Execution does not stop if these symbols do not exist.

The functions are defined as follows:
void *__malloc__(size_t) :
This function is the user equivalent of the malloc subroutine.
void __free__(void *) :
This function is the user equivalent of the free subroutine.
void *__realloc__(void *, size_t) :
This function is the user equivalent of the realloc subroutine.
void *__calloc__(size_t, size_t) :
This function is the user equivalent of the calloc subroutine.
int __mallopt__(int, int) :
This function is the user equivalent of the mallopt subroutine.
struct mallinfo __mallinfo__() :
This function is the user equivalent of the mallinfo subroutine.
void __malloc_start__()
This function will be called once before any other user-defined malloc entry point is called.
void __posix_memalign__()
This function is the user equivalent of the posix_memalign subroutine. If this symbol does not exist, the execution will not stop, but a call made to the posix_memalign subroutine will cause unexpected results.
The following functions are used by the thread subsystem to manage the user-defined memory subsystem in a multithreaded environment. They are only called if the application and/or the user defined module are bound with libpthreads.a. Even if the the user-defined subsystem is not threadsafe and not bound with libpthreads.a, these functions must be defined and exported. Otherwise, the object will not be loaded.
void __malloc_init__(void)
Called by the pthread initialization routine. This function is used to initialize the threaded-user memory subsystem. In most cases, this includes creating and initializing some form of locking data. Even if the user-defined memory subsystem module is bound with libpthreads.a, the user-defined memory subsystem must work before __malloc_init__() is called.
void __malloc_prefork_lock__(void)
Called by pthreads when the fork subroutine is called. This function is used to insure that the memory subsystem is in a known state before the fork() and stays that way until the fork() has returned. In most cases this includes acquiring the memory subsystem locks.
void __malloc_postfork_unlock__(void)
Called by pthreads when the fork subroutine is called. This function is used to make the memory subsystem available in the parent and child after a fork. This should undo the work done by __malloc_prefork_lock__. In most cases, this includes releasing the memory subsystem locks.
All of the functions must be exported from a shared module. Separate modules must exist for 32- and 64-bit implementations placed in an archive. For example:
  • mem.exp module:
    __malloc__
    __free__
    __realloc__
    __calloc__
    __mallopt__
    __mallinfo__
    __malloc_init__
    __malloc_prefork_lock__
    __malloc_postfork_unlock__
    __malloc_start__
  • mem_functions32.o module:

    Contains all of the required 32-bit functions

  • mem_functions64.o module:

    Contains all of the required 64-bit functions

The following examples are for creating the shared objects. The -lpthreads parameter is needed only if the object uses pthread functions.
  • Creating 32-bit shared object:
    ld -b32 -m -o mem32.o mem_functions32.o \
    -bE:mem.exp \
    -bM:SRE -lpthreads -lc
  • Creating 64-bit shared object:
    ld -b64 -m -o mem64.o mem_functions64.o \
    -bE:mem.exp \
    -bM:SRE -lpthreads -lc
  • Creating the archive (the shared objects name must be mem32.o for the 32bit object and mem64.o for the 64bit object):
     ar -X32_64 -r archive_name mem32.o mem64.o

Enabling the user-defined memory subsystem

The user-defined memory subsystem can be enabled by using one of the following:
  • The MALLOCTYPE environment variable
  • The _malloc_user_defined_name global variable in the user's application

To use the MALLOCTYPE environment variable, the archive containing the user defined memory subsystem is specified by setting MALLOCTYPE to user:archive_name where archive_name is in the application's libpath or the path is specified in the LIBPATH environment variable.

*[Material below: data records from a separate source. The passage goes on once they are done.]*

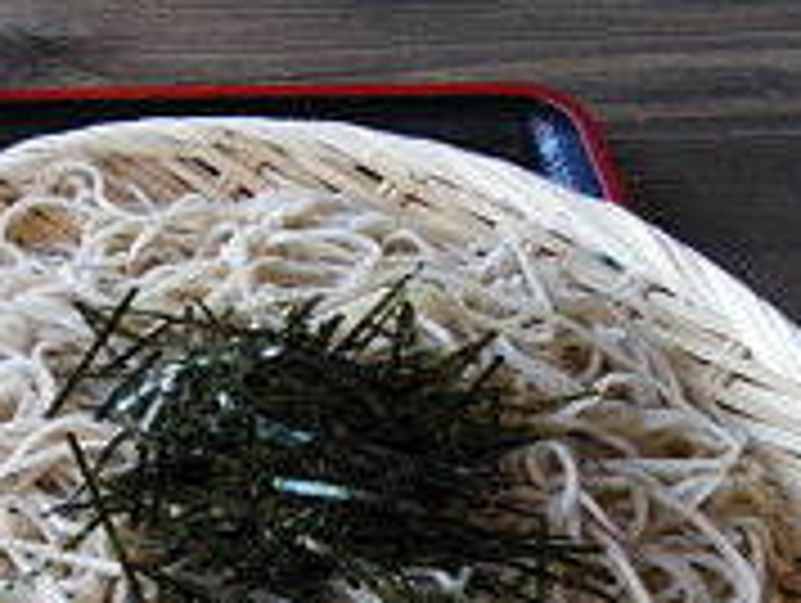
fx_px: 2109
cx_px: -142
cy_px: 495
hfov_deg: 20.2
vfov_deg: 16.1
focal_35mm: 91
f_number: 3.5
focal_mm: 6.3
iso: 250
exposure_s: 1/50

To use the _malloc_user_defined_name global variable, the user's application must declare the global variable as:
char *_malloc_user_defined_name="archive_name"

where archive_name must be in the application's libpath or a path specified in the LIBPATH environment variable.

Note:
  1. When a setuid application is run, the LIBPATH environment variable is ignored so the archive must be in the application's libpath.
  2. archive_name cannot contain path information.
  3. When both the MALLOCTYPE environment variable and the _malloc_user_defined_name global variable are used to specify the archive_name, the archive specified by MALLOCTYPE will override the one specified by _malloc_user_defined_name.

32-bit and 64-bit considerations

If the archive does not contain both the 32-bit and 64-bit shared objects and the user-defined memory subsystem was enabled using the MALLOCTYPE environment variable, there will be problems executing 64-bit processes from 32-bit applications and 32-bit processes from 64-bit applications. When a new process is created using the exec subroutine, the process inherits the environment of the calling application. This means that the MALLOCTYPE environment variable will be inherited and the new process will attempt to load the user-defined memory subsystem. If the archive member does not exist for this type of program, the load will fail and the new process will exit.

Thread considerations

All of the provided functions must work in a multithreaded environment. Even if the module is linked with libpthreads.a, at least __malloc__() must work before __malloc_init__() is called and pthreads is initialized. This is required because the pthread initialization requires malloc() before __malloc_init__() is called.

All provided memory functions must work in both threaded and non-threaded environments. The __malloc__() function should be able to run to completion without having any dependencies on __malloc_init__() (that is, __malloc__() should initially assume that __malloc_init__() has not yet run.) After __malloc_init__() has completed, __malloc__() can rely on any work done by __malloc_init__(). This is required because the pthread initialization uses malloc() before __malloc_init__() is called.

The following variables are provided to prevent unneeded thread-related routines from being called:
  • The __multi_threaded variable is zero until a thread is created when it becomes non-zero and will not be reset to zero for that process.
  • The __n_pthreads variable is -1 until pthreads has been initialized when it is set to 1. From that point on it is a count of the number of active threads.

Example:

If __malloc__() uses pthread_mutex_lock(), the code might look similar to the following:

if (__multi_threaded)
pthread_mutex_lock(mutexptr);

/* ..... work ....... */

if (__multi_threaded)
pthread_mutex_unlock(mutexptr);

In this example, __malloc__() is prevented from executing pthread functions before pthreads is fully initialized. Single-threaded applications are also accelerated because locking is not done until a second thread is started.

Limitations

Memory subsystems written in C++ are not supported due to initialization and the dependencies of libC.a and the libc.a memory subsystem.

Error messages are not translated because the setlocale subroutine uses malloc() to initialize the locales. If malloc() fails then the setlocale subroutine cannot finish and the application is still in the POSIX locale. Therefore, only the default English messages will be displayed.

Existing statically built programs cannot use the user-defined memory subsystem without recompiling.

Error reporting

The first time the malloc subroutine is called, the 32- or 64-bit object in the archive specified by the MALLOCTYPE environment variable is loaded. If the load fails, a message displays and the application exits. If the load is successful, an attempt is made to verify that all of the required symbols are present. If any symbols are missing, the application is terminated and the list of missing symbols displays.